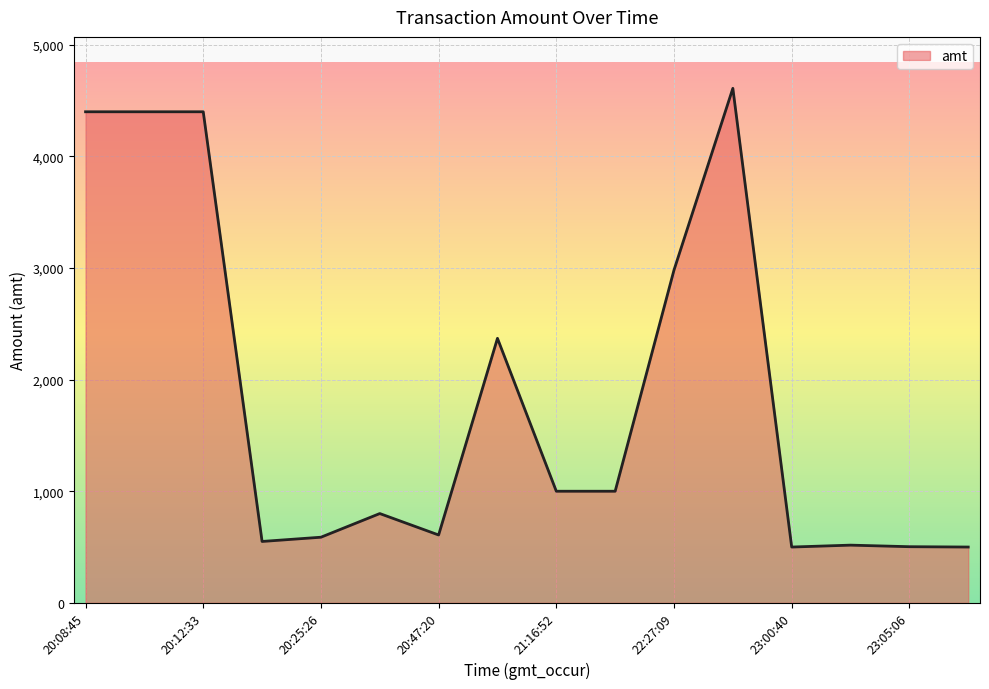

What is the smallest value displayed?

500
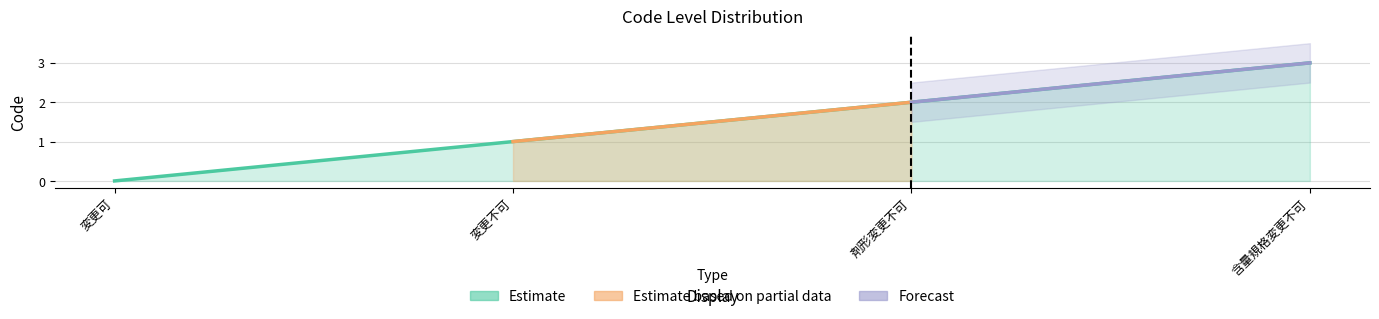

Reading left to right, extract all data points from this chart.

変更可=0	変更不可=1	剤形変更不可=2	含量規格変更不可=3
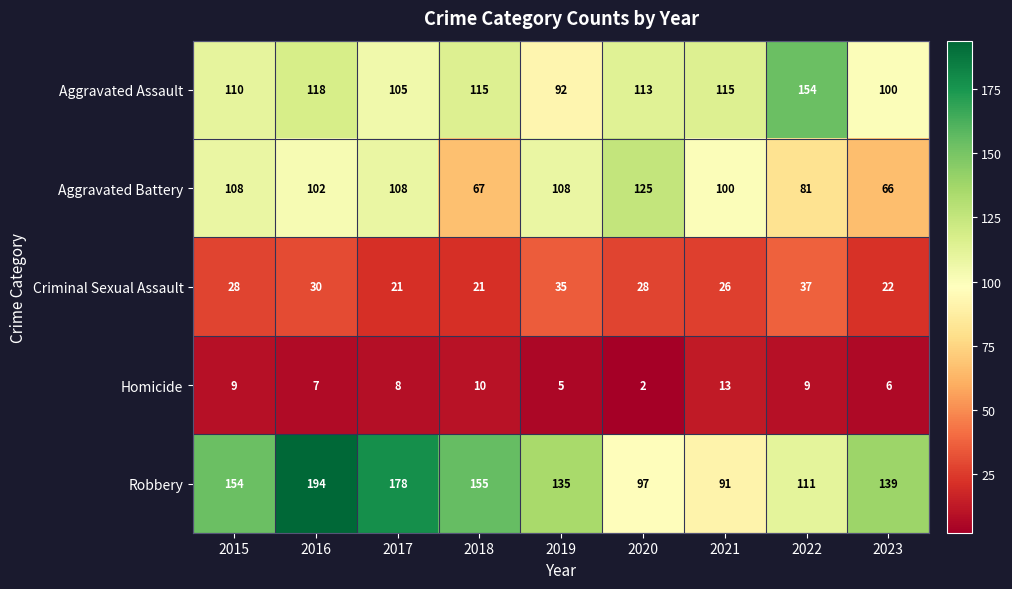

At which category is the sum across all series the highest?

2016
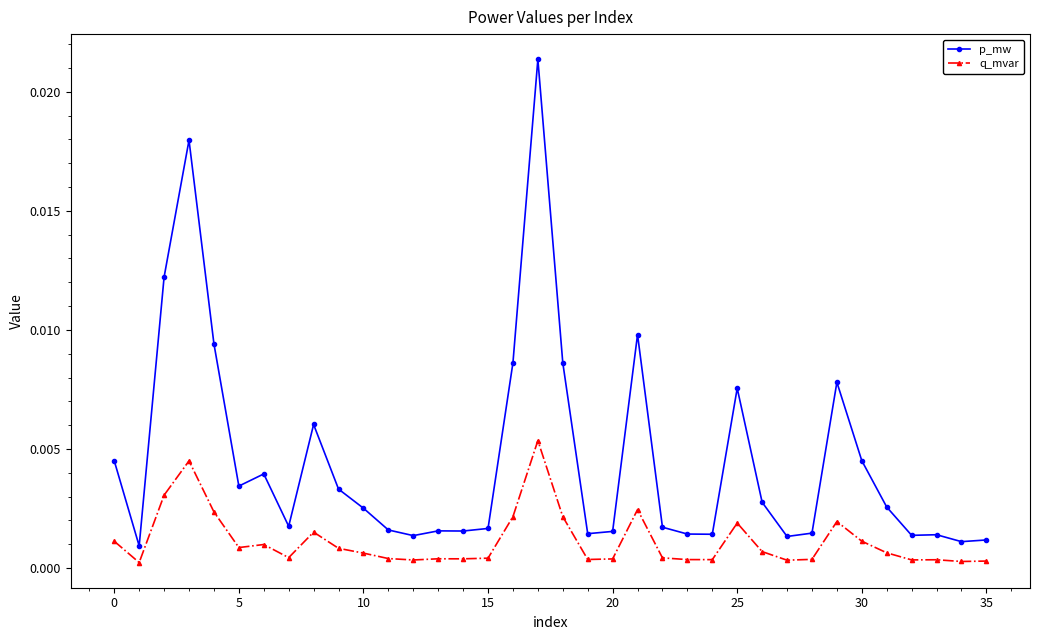

At how many categories does at least one series exceed 0?

36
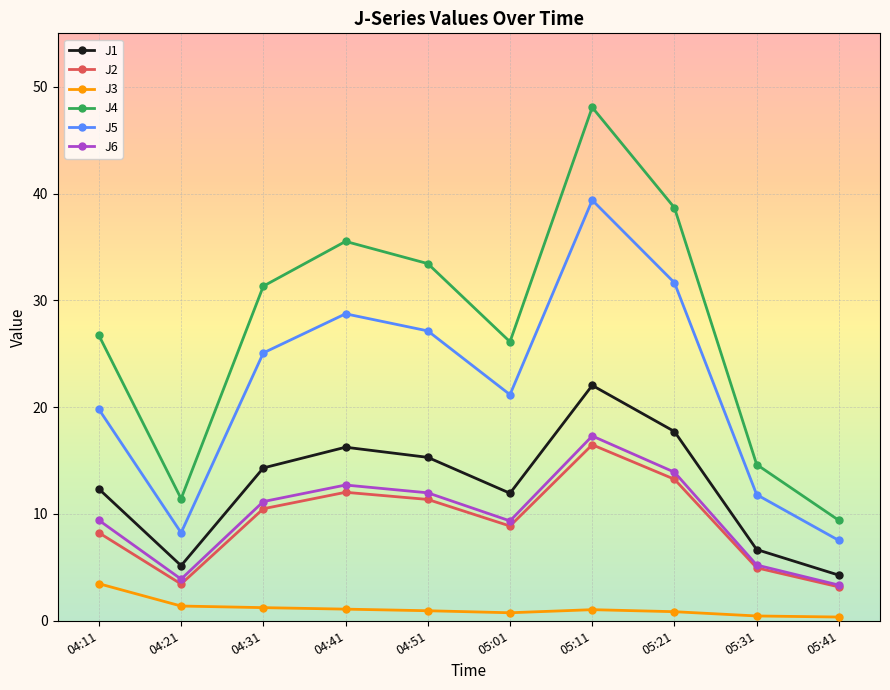

What position from the left is 04:31?

3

——

→ TASK: Reproduce the listing word for word, starting at the line containing "At how many" and ending with the last line of the listing. Leave out the pictures.

→ ANSWER AREA:
At how many categories does at least one series exceed 0?

36

What position from the left is 04:31?

3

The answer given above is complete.